- Problem statement: Continue the forum thread about a newly won dive computer, picking up right after its final line.

- Quoted text:

Begin

# Guess who just scored a new dive computer?



## jspooney (Oct 2, 2007)

I am ecstatic. I just won an ebay auction for a Scubapro Galilleo Sol Dive computer with the wireless module. Plus, it has the trimix upgrade. Been looking to upgrade what is on my wrist for a while now. I like this choice!


----------



## jspooney (Oct 2, 2007)

This thing even monitors my heart rate. It's like diving with a laptop on my arm.


----------



## FishinSpot (Oct 16, 2007)

Sweet


----------



## aquatic argobull (Mar 2, 2009)

jspooney said:


> This thing even monitors my heart rate. It's like diving with a laptop on my arm.


Wow.


----------



## Evensplit (Oct 2, 2007)

Let us know what your heart rate goes to when you run into the pissed off Great White! LOL


----------



## jspooney (Oct 2, 2007)

End

- Given data:
Begin

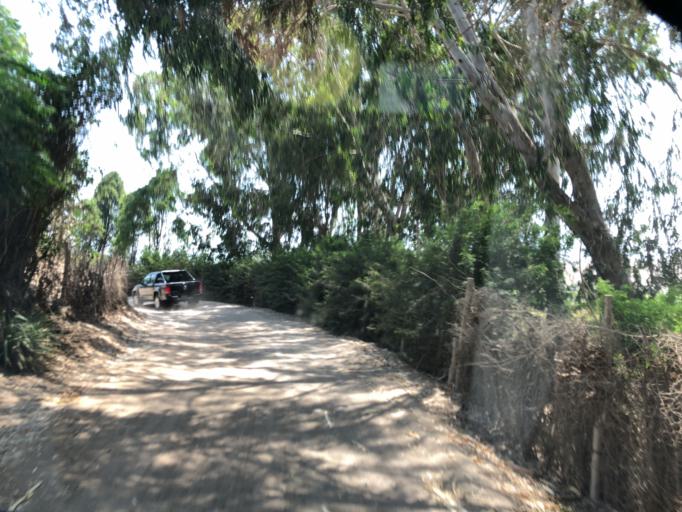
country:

End

- Output for this task:
Evensplit said:


> Let us know what your heart rate goes to when you run into the pissed off Great White! LOL


Funny you mentioned it…We were planning a trip for Friday but I was having second thoughts with all these monster sharks being caught so close to the beach,…..


----------



## cuzmondo (Oct 1, 2007)

jspooney said:


> Funny you mentioned it…We were planning a trip for Friday but I was having second thoughts with all these monster sharks being caught so close to the beach,…..


 No worries man, just don't dive close to the beach.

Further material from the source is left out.